Exercise objective: Reproduce the entries below word for word, omitting the pictures.
(Supplied material Opens)
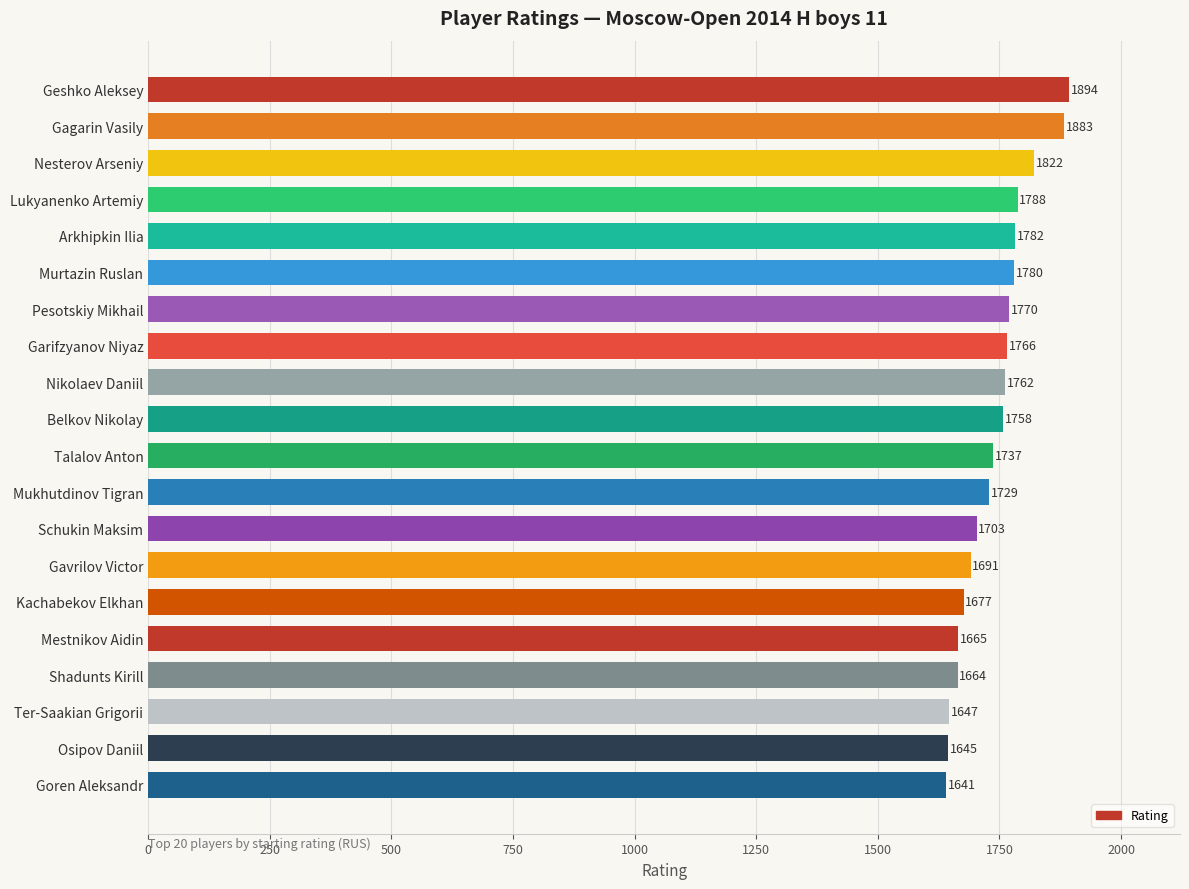

What position from the top is Shadunts Kirill?

17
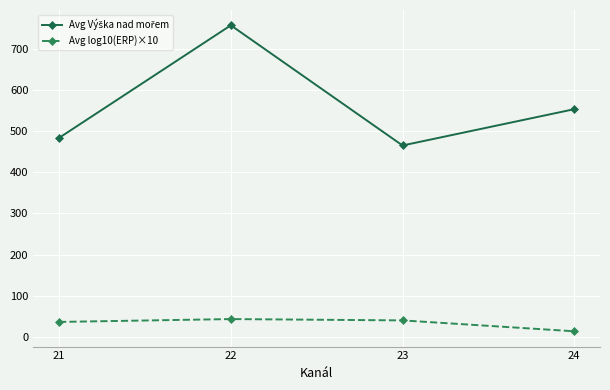

True or false: Avg log10(ERP)×10 has a value of 36.7 at 21.

True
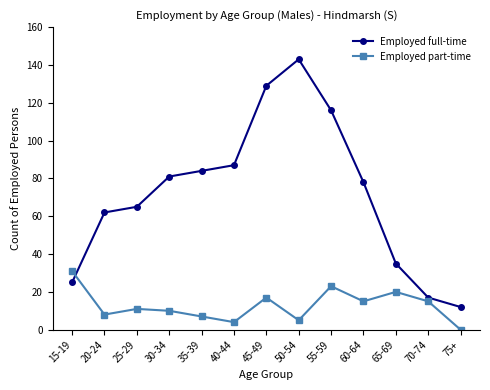

Which series changed the most between 50-54 and 65-69?

Employed full-time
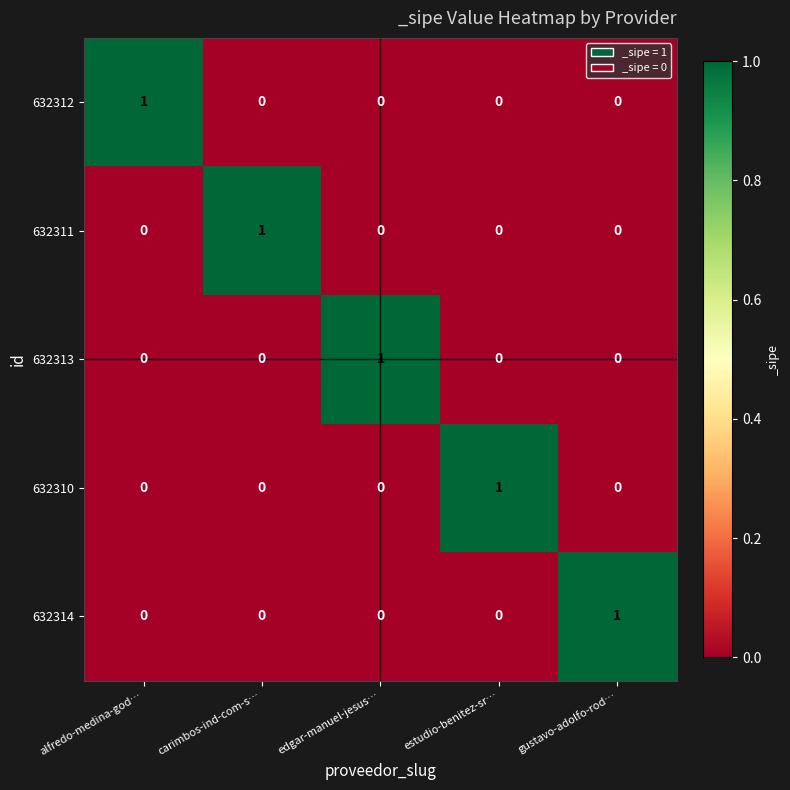

How many series are shown in this chart?

5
(Supplied material Closes)
Solution below:
What position from the top is Shadunts Kirill?

17

True or false: Avg log10(ERP)×10 has a value of 36.7 at 21.

True

Which series changed the most between 50-54 and 65-69?

Employed full-time

How many series are shown in this chart?

5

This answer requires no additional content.